I know, that’s hardly worth noting. But it’s just amazing to watch someone be so completely disingenuous in making an argument. He can’t be dense enough not to realize how weak the arguments are. In a new comment on the thread over at Larry’s blog where he endorsed the bullying and intimidation of the children of the plaintiffs in Dover, he spews this crap too:
Blaming the old school board for violating the law is hindsight. They didn’t believe they were violating any laws and one lone district court judge’s opinion is hardly the definitive word on whether or not they actually did violate the law. It’s one man’s opinion.
Talk about confirmation bias. Dave has to ignore facts that he knows to be true. Like the fact that the Dover school board’s own attorney told them if they passed the policy they would lose the case (which is why their liability insurance won’t cover the legal fees in the case, because ignoring their legal counsel’s advice voided the policy – yet this moron still wants to absolve them of blame for it; it’s stunning). Even the Discovery Institute told them that if they passed the policy, they would lose in court.
Folks, having the DI tell you not to pass a pro-ID policy is like having your drug dealer suggest that you’ve got an addiction problem – it isn’t in their best interest to do that. But they knew that this was a losing case and they told the school board it was losing case and the school board still went forward with it. Early on in the case they were offered the opportunity to settle the case without costs; they refused that opportunity. And on top of that, at least two members then chose to commit perjury on the witness stand. Any sane and rational person would put the blame squarely on the school board for ignoring all of that advice and pressing on anyway. The folks in Dover did, which is why they voted them out of office in a clean sweep.

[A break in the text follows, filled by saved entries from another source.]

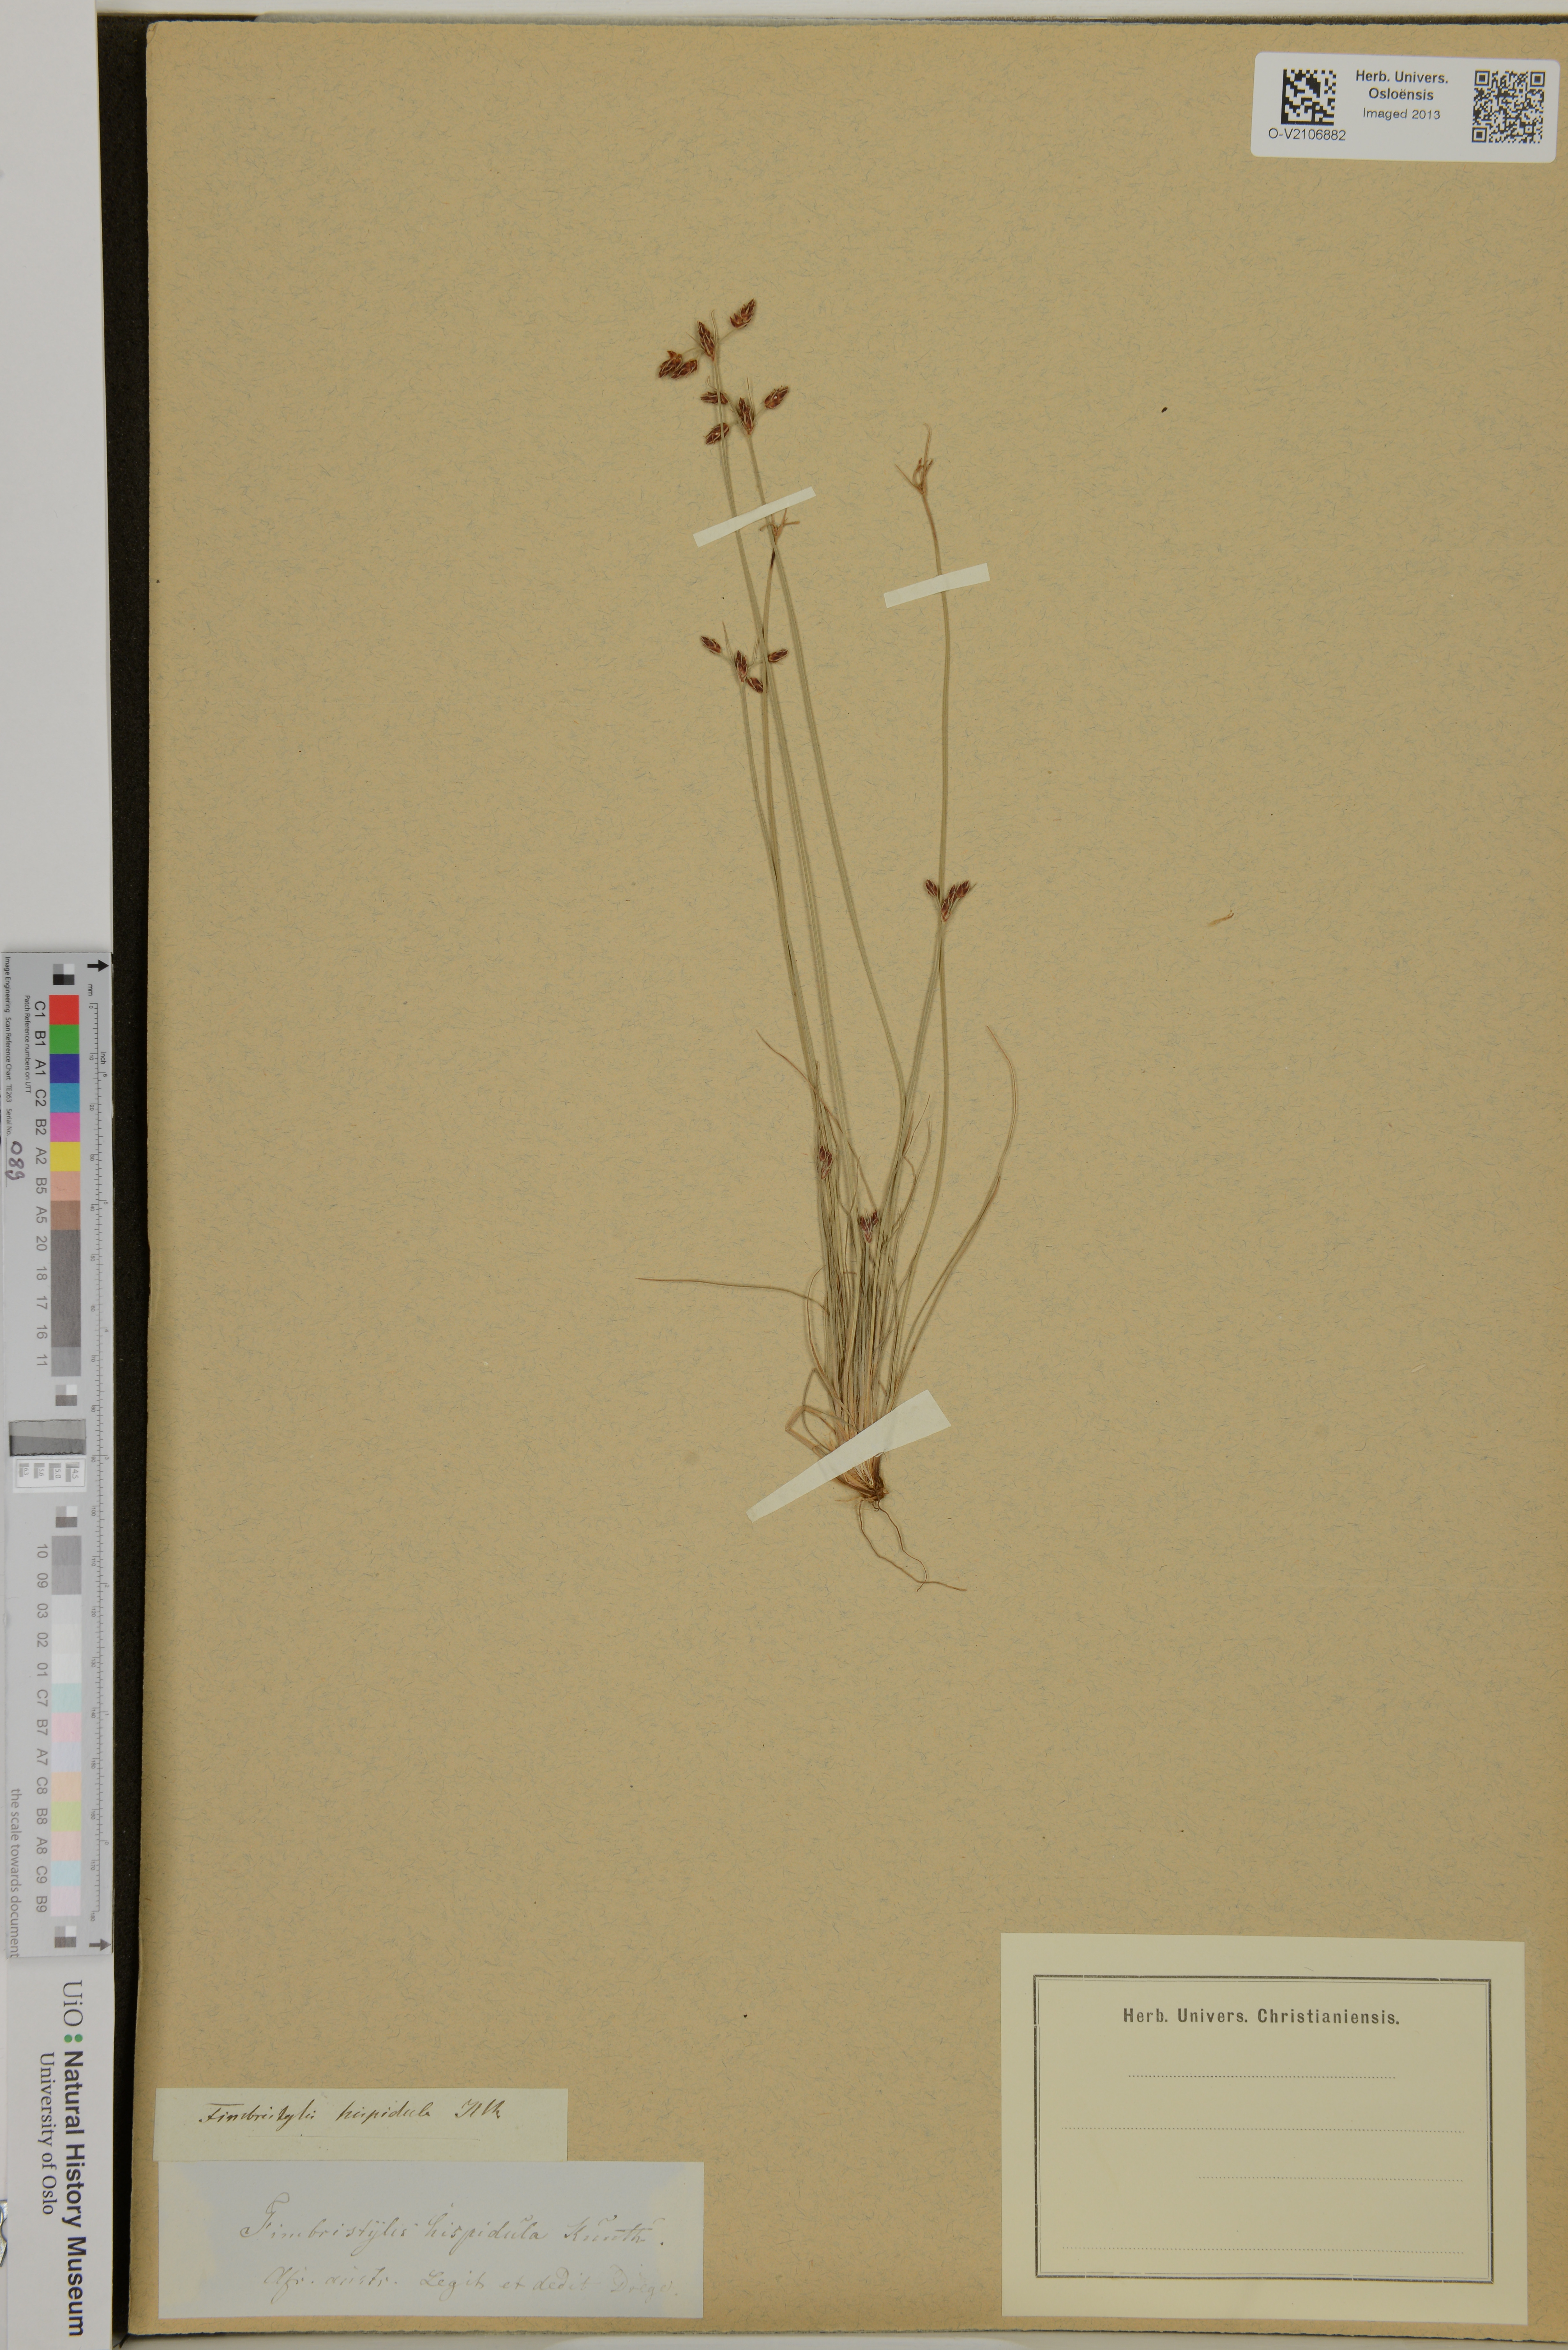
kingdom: Plantae
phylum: Tracheophyta
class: Liliopsida
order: Poales
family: Cyperaceae
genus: Bulbostylis
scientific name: Bulbostylis hispidula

The bottom line remains that 11 snotty parents hated religion so much they thought it was worth taking a million dollars from the school district so their children didn’t have to be burdened with either hearing that 60 second blurb or excusing themselves from it.
This is utter nonsense. The creationists always accuse the other side of being anti-religious, but it just ain’t so. Almost all of the plaintiffs in Kitzmiller were plain old churchgoing Christians. In both McLean and Edwards, the plaintiffs included ministers and bishops from mainline Christian denominations. It doesn’t have a damn thing to do with being anti-religious, it has to do with understanding that religion has no place in a public school science classroom. Period.
What all could that million dollars have purchased for that tiny school district? We ought to make a list of the things that a million bucks will buy that these 11 parents decided to take from the school district to defeat a trivial concession granted to anti-evolutionists.
An interesting admission that ID advocates are anti-evolution. They keep trying to tell us that they’re not anti-evolution. In fact, how many times has DaveScot himself said that comment descent – which is the theory of evolution – is true and that ID only challenges the idea that it was purposeless and unguided? These guys just cannot keep their story straight on that one. The talking points keep getting mixed up with reality.